Thursday, July 12, 2007

Searching for Home

(As a prelude, I seem to have included the wrong link in the last blog. Please check out Rubanga? at http://jamestravels.com/rubanga/issue_1.pdf.)



Driving away from Gulu the other day, I kept rotating my thoughts. Sometimes I would stare at a tree, a camp, a hut, a group of children playing, the Nile, all of these things that I see, and try to fix it permanently as some image I would see at every moment when I close my eyes. Sometimes I would try to joke around and talk with Peter Abiyo trying to confirm and explore the already considerable impression that he has made on me. Other moments were spent scanning back over the past year--images, ideas and actions all sprawling out and coming at me at random times. And of course, sometimes I just stared. Like when I looked at the clouds and marveled at the incomparable majesty that is an African sky at its highest. Echoes of people danced about in my ears and I attempted to understand how I would not see them and how they meant to me as I sorted through the words they gave me when I left about how I had affected them.

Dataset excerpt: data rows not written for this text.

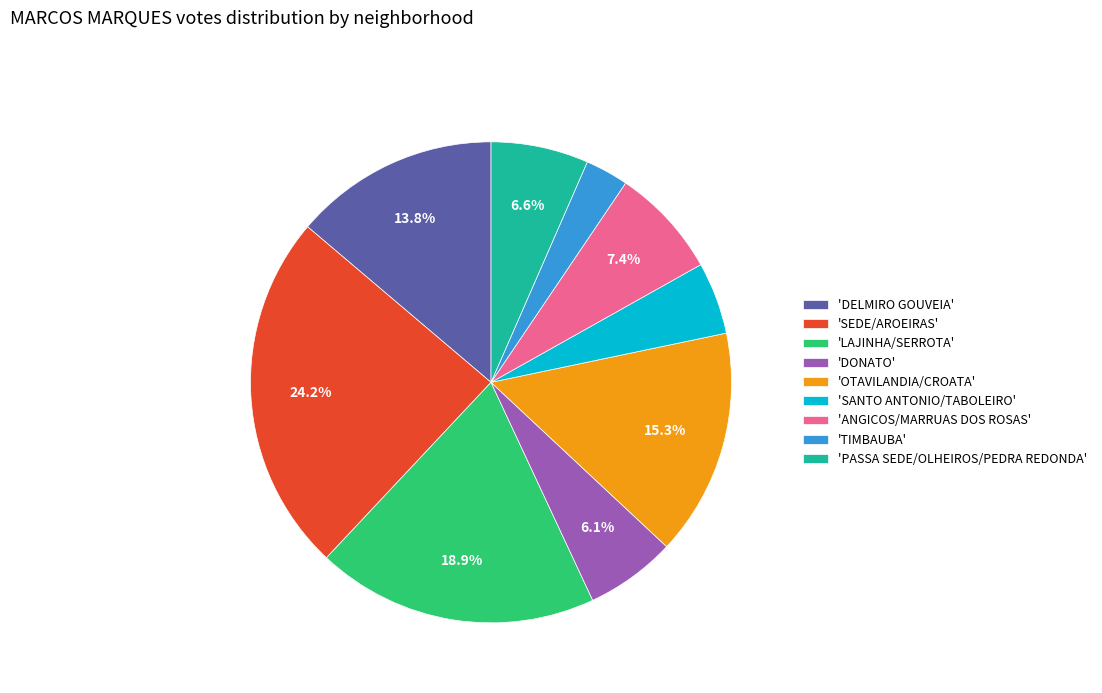

Do 'TIMBAUBA' and 'PASSA SEDE/OLHEIROS/PEDRA REDONDA' together represent more than half of the pie?

No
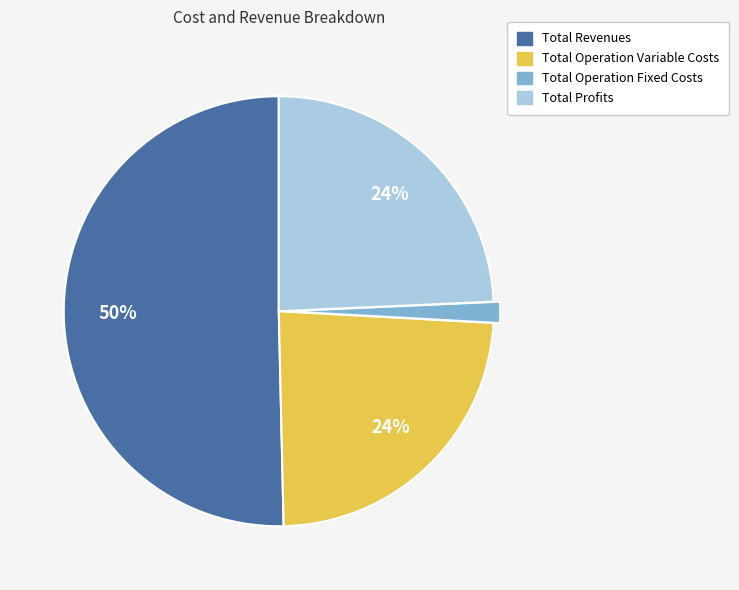

Is Total Profits the majority of the pie?

No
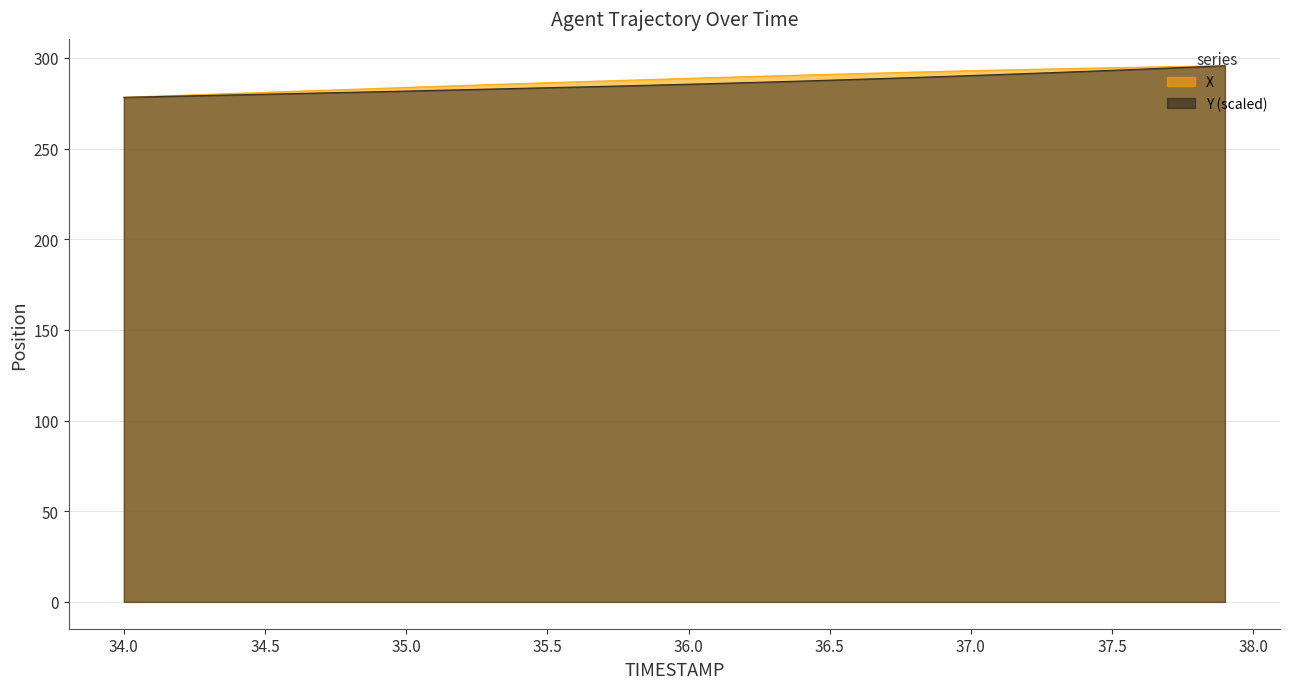

Which series has the largest total across all categories?

X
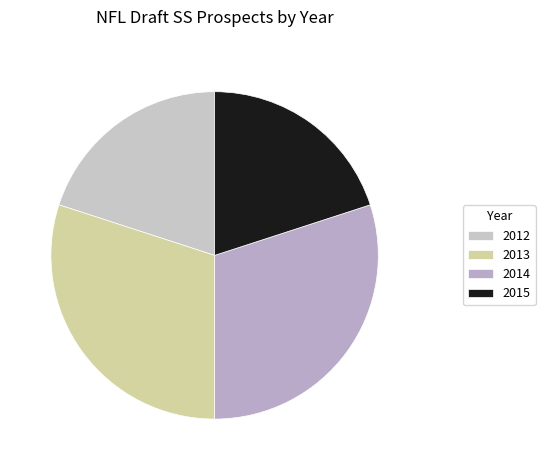

True or false: 2012 accounts for 10% of the total.

False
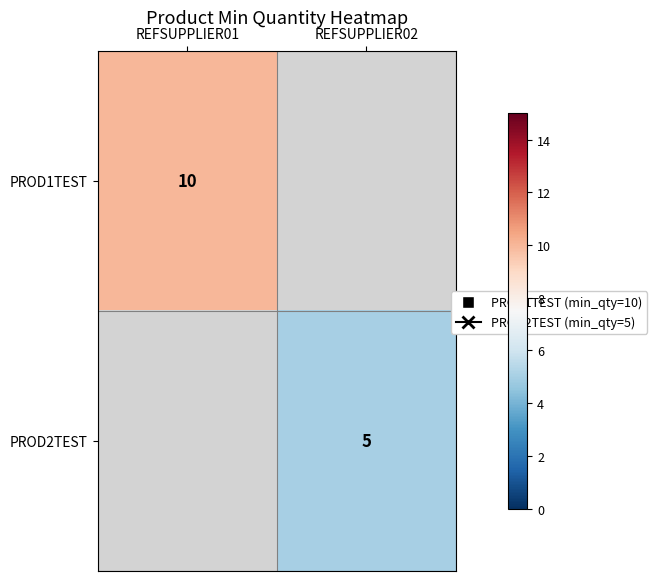

Is it true that PROD2TEST equals 5 at REFSUPPLIER02?

True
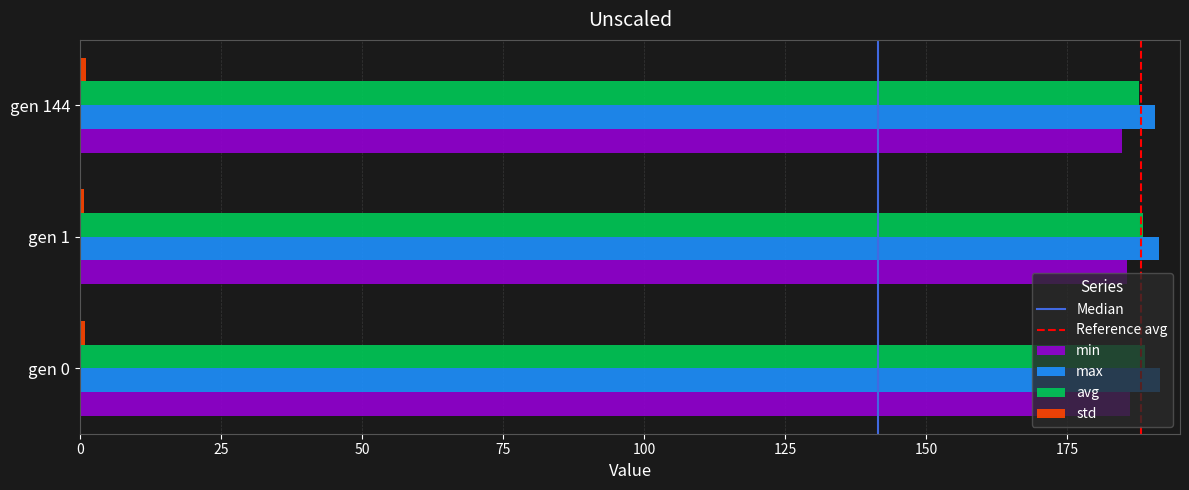

What is the greatest value displayed?

191.4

I've been preparing to leave almost ever since I got to Uganda. That's what you're supposed to do. If your work is temporary, you know that you must leave and in your space, ideally, you must leave a world better for your having been there and not suffering for your having left. This doesn't mean that you don't let the place affect you in real lasting ways , and it still fills my heart and it still makes me long, already, to return. Even as I sit in Kampala, not even on the plane, not even at the airport yet. My work here has been such that I have made it the focus of my time. I have built relationships and experiences alongside it, and considered both of those integral parts of my work, but I have been running since the word "go." As such, I kept the pace until "stop" could be also be heard.

I don't know that I've been able to prepare myself adequately for leaving Uganda. I even have some work to do today (I fly out at three) And it's hard to break the habit of that and let my mind attempt to digest everything. There are uncountable things I'd love to say to everyone I meet, but my head has not yet fully formed the words. I hope that everything comes out in the sentiments of what I do manage to say, and in my actions louder than anything. When I look at my friends and prepare to say goodbye, there eyes seem to shine that it does.

I'm going to try to still spill out a few stories here, things that I have neglected to tell. And I can't guess at what will happen on the way home. I can hardly even think of home adequately. I'll be there soon, or wherever it is that I call home when people ask where it is. It's a difficult location to imagine--one place holding the anchor to my life. I can't really say where home is, if I'm going there, or how I might be ready to see it again. I've left it and I'm going there. Even San Diego is in many ways simply a place where home used to be. I'll see, and try to tell, what it looks like when I find it.